THE SEARCH FOR ANNA FISHER

By

Pub Date: June 18th, 1973
Publisher: Arthur Fields -- dist. by Dutton

Probably few outsiders know just how driven a great many adoptees -- as Florence Fisher calls them -- are to know who their parents are, i.e. who they themselves really are. In spite of the happiest of acquired homes. Florence Fisher's was not one such but this had nothing to do with her twenty odd year search for her real parents following the death of her adopted mother and going back to the time when as a small girl Florence Ladden saw a piece of paper with the name Anna Fisher.
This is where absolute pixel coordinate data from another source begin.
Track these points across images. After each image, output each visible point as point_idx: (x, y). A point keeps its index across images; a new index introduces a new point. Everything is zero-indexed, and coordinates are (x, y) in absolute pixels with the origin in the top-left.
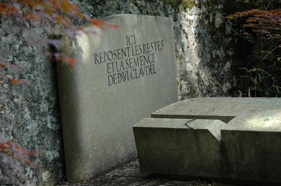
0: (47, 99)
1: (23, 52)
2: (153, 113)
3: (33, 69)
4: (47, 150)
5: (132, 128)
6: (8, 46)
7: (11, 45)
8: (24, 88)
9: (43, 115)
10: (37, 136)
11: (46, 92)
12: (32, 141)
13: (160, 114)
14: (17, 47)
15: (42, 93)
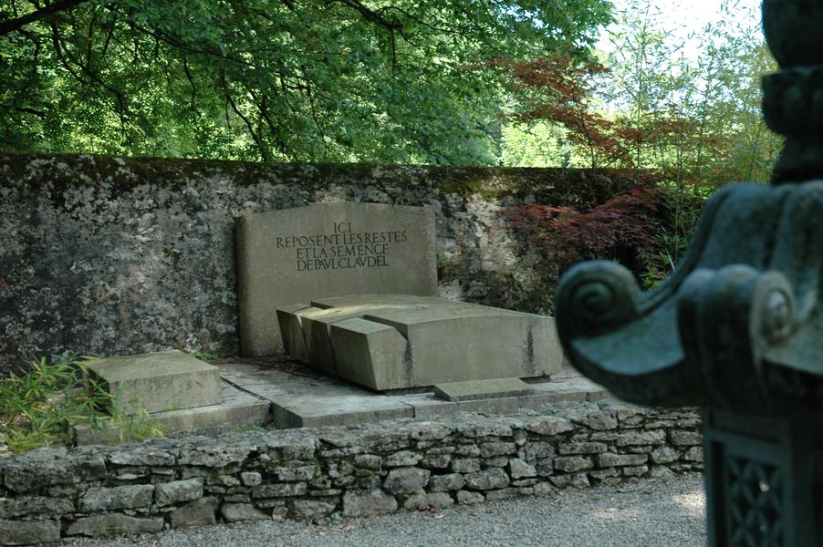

The actual ""search"" is as serialized as a soap as she finds the hostile doctor who delivered her (he shuts the door on her) and the lawyer who arranged it (ditto) and she studies records (one paper in the Hall of Records should have been sealed by law) and telephone directories year-by-year until finally she finds her mother who says ""I'm not the person you're looking for"" but calls her, the next day. And then her father in California -- a Hollywood stunt man. . . . As indicated, it is almost a soap, intended to get in your eyes, but it has genuine human interest. Some have already responded to Miss Fisher's publicized cause -- Adoptees Liberty Movement Association, acronymed ALMA -- they believe as She persuades you that truth is everyone's birthright.